A natural knee-jerk and incomplete response to Harnden's tiny oil-on-paper works would be to feel charmed by them. They vibrate with children's book illustration personality, all dipping branches and mossy hills and shimmering patches of sunlight. But look closer. Those closing shadows at the edges and all the darkness weighing the foreground aren't quite so friendly. A slightly menacing blackness threatens to drift out from the densely forested boundaries and turn an otherwise lovely meadow into a disturbing dream -- these are illustrations for Grimm's original fairy tales, not Disney's homogenized ones. Forget waiting for seven bright-eyed dwarves to bounce into the picture plane. You should be looking for the Ice Queen bent on revenge, or a decidedly rabid Big Bad Wolf.

The slippery tension is delicious. It's not often you get beauty, charm, and anxiety packed into such a small space. Most of Harnden's works aren't much bigger than the span of a large palm or two, spiking the gem-like intensity of the images. Trees and shrubs and water have a better chance to be intense when reduced.

One of the more precarious developments in landscape painting's evolution has been its growing use as metaphor. While a few painters can pull off "This river cutting across a mountain range is actually man's journey through life" ad nauseam, most that attempt it get mired in pretension and cliché. Harnden does not. Her tiny windows on lush nature scenes are more creepingly metaphorical. Certainly all that subtle, unsettling element represents more than her last visit to some northeastern woodland. It's everything we encounter in this life that makes us check our trust and happiness at the door: acquaintances who seem great on the surface but set off our bullshit detector, a job that vibrates with shallow cheer but works you to death, a lover who dines you before and busts your chops later. This is the darker side of Dr. Seuss -- the Theodore Geisel who saw the effects of death and war and couldn't always keep that anguish out of his alter-ego's books.

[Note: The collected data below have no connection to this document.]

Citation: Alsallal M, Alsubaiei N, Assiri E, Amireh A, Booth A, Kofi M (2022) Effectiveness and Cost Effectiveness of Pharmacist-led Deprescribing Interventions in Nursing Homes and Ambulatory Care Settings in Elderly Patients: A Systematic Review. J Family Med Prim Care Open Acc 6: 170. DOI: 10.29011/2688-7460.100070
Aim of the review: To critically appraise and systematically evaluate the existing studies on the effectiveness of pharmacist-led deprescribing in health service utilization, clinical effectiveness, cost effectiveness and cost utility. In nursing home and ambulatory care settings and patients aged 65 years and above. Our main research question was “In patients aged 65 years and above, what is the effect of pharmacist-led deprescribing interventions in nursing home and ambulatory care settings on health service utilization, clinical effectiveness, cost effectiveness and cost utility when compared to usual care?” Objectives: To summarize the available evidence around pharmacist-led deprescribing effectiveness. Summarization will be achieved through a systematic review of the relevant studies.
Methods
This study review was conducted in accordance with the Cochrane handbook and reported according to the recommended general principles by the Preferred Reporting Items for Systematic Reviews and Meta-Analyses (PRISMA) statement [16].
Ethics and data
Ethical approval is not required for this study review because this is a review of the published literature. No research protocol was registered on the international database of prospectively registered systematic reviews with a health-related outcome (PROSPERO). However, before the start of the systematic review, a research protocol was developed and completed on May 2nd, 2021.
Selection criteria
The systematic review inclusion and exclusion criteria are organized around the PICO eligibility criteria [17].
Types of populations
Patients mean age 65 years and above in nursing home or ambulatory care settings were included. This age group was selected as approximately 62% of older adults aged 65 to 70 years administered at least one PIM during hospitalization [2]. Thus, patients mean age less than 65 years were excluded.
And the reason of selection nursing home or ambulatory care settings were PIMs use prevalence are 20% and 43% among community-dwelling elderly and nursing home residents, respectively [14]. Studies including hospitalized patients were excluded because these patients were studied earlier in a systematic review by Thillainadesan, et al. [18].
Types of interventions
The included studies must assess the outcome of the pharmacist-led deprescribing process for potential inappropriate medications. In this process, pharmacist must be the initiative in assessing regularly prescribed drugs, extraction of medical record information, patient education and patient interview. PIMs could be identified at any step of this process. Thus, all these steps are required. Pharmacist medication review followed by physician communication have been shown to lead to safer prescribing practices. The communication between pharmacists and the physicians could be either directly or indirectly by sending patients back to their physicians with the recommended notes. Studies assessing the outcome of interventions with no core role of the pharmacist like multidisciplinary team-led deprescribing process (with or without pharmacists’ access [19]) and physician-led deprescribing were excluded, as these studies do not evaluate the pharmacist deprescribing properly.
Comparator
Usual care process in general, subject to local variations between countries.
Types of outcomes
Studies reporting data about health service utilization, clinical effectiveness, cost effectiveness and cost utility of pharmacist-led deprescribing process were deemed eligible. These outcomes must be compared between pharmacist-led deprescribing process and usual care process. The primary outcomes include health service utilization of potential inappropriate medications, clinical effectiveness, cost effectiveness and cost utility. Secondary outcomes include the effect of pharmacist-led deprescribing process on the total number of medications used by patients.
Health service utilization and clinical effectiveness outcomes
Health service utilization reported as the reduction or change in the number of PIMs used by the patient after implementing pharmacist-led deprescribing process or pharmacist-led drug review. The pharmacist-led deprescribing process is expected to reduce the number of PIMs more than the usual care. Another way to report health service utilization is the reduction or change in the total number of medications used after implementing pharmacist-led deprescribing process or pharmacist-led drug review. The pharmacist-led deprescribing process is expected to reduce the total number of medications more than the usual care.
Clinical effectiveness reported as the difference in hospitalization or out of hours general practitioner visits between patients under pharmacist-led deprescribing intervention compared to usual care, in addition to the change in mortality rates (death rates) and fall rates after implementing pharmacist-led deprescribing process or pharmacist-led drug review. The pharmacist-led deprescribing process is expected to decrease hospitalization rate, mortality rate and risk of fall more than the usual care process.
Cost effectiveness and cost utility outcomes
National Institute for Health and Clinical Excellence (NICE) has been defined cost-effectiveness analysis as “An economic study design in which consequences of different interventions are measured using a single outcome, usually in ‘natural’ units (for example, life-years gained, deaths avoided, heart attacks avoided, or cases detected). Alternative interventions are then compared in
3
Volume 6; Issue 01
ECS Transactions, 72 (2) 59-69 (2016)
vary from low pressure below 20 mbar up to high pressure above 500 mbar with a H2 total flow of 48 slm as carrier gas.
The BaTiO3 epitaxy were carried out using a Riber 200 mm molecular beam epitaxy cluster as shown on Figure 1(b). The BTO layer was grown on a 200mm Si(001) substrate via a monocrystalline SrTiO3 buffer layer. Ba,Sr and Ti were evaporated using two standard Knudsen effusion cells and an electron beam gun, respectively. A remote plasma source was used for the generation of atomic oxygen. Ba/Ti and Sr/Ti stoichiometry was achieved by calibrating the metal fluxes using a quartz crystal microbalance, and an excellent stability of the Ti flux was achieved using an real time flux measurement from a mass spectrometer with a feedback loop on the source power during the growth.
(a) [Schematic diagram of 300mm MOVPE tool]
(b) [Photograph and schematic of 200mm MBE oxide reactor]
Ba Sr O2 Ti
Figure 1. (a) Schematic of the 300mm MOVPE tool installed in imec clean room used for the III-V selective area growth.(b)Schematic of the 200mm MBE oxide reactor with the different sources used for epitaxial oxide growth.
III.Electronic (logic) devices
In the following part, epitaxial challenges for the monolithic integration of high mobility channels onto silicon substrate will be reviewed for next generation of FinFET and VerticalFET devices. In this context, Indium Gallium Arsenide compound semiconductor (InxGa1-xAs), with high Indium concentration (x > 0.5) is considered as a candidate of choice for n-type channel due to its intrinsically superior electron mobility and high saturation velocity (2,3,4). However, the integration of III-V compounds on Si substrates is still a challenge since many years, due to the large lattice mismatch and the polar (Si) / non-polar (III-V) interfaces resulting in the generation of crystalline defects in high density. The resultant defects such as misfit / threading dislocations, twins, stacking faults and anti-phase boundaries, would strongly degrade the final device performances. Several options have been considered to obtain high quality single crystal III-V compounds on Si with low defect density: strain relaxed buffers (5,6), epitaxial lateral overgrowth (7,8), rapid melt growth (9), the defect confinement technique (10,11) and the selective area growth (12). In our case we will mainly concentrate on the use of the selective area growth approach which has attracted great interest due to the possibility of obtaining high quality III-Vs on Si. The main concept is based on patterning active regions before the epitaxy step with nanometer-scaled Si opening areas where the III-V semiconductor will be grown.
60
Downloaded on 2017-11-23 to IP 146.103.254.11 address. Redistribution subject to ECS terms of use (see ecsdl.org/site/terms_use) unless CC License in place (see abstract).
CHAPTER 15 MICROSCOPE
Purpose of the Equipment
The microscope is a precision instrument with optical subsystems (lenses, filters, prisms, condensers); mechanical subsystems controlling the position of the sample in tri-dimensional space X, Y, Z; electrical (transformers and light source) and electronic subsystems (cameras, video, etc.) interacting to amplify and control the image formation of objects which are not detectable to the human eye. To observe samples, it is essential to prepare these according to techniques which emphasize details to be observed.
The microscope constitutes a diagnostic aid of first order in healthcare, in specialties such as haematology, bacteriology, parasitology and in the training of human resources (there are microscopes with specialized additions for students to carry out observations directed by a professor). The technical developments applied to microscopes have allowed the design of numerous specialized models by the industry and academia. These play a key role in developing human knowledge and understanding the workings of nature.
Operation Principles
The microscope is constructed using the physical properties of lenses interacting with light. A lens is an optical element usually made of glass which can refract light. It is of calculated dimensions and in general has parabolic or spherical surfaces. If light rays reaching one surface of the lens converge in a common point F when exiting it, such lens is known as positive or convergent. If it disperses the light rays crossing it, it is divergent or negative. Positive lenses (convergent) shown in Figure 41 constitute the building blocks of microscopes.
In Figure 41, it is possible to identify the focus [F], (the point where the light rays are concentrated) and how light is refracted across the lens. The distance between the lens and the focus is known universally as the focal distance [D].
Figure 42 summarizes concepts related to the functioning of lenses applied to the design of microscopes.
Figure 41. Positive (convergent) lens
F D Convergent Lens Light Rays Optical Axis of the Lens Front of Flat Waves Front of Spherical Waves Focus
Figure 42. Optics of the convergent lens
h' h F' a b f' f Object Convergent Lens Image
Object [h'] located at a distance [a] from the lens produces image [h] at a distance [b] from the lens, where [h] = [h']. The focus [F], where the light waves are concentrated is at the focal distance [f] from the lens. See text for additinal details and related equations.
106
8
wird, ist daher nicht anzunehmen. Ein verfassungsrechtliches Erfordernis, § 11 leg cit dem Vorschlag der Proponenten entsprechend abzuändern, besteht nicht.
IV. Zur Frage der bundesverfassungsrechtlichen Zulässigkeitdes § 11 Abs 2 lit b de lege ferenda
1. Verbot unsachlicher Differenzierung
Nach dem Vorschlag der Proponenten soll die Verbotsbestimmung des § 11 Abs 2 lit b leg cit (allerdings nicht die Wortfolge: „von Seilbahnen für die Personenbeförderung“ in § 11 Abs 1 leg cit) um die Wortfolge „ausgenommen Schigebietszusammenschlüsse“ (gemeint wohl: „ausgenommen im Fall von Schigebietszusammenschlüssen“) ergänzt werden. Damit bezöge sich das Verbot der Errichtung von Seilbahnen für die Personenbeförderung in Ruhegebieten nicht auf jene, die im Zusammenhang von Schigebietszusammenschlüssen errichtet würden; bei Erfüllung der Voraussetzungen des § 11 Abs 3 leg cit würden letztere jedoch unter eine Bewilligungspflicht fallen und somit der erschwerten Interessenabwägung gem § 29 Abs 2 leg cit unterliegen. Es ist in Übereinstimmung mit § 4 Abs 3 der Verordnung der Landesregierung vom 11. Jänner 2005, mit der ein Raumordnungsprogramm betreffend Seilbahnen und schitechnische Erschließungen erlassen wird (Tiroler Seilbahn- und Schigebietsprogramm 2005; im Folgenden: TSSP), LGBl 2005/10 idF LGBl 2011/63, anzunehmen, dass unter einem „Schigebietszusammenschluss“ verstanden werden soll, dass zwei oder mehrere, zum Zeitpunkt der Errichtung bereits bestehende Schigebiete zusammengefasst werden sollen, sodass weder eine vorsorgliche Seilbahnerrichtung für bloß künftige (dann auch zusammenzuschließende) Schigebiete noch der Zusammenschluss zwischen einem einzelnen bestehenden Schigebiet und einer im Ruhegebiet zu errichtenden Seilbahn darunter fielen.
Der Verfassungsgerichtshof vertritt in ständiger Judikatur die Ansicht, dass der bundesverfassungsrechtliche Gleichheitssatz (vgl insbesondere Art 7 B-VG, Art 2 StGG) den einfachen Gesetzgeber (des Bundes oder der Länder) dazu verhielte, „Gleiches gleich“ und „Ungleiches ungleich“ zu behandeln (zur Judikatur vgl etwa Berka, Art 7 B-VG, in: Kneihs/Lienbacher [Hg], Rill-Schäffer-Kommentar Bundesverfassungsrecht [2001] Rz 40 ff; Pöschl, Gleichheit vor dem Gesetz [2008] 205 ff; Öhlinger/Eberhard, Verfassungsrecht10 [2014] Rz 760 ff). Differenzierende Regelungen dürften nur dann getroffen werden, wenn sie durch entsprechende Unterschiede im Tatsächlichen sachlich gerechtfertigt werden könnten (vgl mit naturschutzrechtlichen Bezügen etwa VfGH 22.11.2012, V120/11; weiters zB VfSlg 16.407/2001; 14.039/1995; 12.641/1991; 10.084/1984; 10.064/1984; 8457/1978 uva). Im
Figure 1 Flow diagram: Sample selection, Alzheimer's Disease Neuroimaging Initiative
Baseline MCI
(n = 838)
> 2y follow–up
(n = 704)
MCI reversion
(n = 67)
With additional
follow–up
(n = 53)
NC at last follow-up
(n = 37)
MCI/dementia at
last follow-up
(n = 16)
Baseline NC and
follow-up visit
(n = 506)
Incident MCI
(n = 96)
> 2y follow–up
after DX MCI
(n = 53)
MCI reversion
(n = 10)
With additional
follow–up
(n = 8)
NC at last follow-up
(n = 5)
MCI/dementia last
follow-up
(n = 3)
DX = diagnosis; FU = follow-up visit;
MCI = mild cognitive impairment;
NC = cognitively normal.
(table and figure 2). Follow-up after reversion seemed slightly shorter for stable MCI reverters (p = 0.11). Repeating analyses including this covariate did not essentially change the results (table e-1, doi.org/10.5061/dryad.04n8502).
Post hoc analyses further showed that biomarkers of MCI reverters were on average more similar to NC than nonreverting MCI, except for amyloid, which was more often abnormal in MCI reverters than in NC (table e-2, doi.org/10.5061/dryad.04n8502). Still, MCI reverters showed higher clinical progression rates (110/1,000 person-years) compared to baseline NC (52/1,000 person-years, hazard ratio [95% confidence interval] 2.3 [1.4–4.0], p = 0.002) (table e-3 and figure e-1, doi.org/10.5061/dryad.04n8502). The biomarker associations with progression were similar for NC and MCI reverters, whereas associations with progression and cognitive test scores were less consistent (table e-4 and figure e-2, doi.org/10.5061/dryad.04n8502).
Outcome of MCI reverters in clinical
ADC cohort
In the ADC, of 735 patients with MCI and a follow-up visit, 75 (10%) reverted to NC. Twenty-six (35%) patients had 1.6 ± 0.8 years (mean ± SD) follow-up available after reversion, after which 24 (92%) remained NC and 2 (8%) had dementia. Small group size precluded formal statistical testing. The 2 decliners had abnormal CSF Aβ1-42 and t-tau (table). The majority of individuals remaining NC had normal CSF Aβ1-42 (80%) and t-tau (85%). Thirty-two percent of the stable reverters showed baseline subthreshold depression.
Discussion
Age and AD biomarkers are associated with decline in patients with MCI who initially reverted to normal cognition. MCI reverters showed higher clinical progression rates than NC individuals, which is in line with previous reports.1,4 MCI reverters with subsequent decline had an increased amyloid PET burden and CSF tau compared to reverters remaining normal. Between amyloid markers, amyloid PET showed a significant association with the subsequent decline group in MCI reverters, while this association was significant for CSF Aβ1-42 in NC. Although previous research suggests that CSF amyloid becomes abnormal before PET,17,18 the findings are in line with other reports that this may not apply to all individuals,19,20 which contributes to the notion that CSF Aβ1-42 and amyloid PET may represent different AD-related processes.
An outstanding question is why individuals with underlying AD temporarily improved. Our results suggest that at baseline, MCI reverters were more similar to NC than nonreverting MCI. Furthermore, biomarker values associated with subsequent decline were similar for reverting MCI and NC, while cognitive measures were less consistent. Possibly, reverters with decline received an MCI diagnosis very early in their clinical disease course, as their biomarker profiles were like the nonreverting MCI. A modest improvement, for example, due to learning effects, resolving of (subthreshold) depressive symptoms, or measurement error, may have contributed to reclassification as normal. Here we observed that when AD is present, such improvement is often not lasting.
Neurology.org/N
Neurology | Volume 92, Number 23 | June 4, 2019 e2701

Dallas-based Harnden is new to the area and new to Craighead-Green, but the quality of her images should ensure her place among the region's notables. Carole Pierce has been around a bit; this is her second show with the gallery, and her current work, while stylistically at the other end of the landscape spectrum from Harnden's, packs its own disconcerting effect.

These are paintings foggy with memory; they almost seem like enlarged splices from a sepia-tone film. Middle-ground waterways snake between monolithic trees, symmetry fades into blurry curves. The winsomeness stemming from such nostalgia is spiked with both heavy longing and dodgy cynicism; Pierce looks back on a trip to Central France with the romanticism of a weary traveler. She saturated herself with the eye-stroking visuals of Parisian gardens, but can't quite shake the haze from her mood.

Large and small, these oils on blocky canvas radiate with smoky dichotomy: Pierce remembers too much, she wants to remember more. The memory is strong with private associations and weak with rational seeing, and it leaves you with an innate sense that Pierce would let you in on her world if she could just reconcile with it herself. It's not that these images lack affection. It's that they're washed in the regret and resentment that comes from being separated from the place you'd really rather be. Pierce was yanked from this dream like a baby from its womb, and once back in Texas, she paints the dream tinged by such trauma.

Again, so much for idyllic. With Pierce and Harnden, landscape painting is paying us one of its sporadic visits. Only this time it's looking not only different, but a bit threatening as well.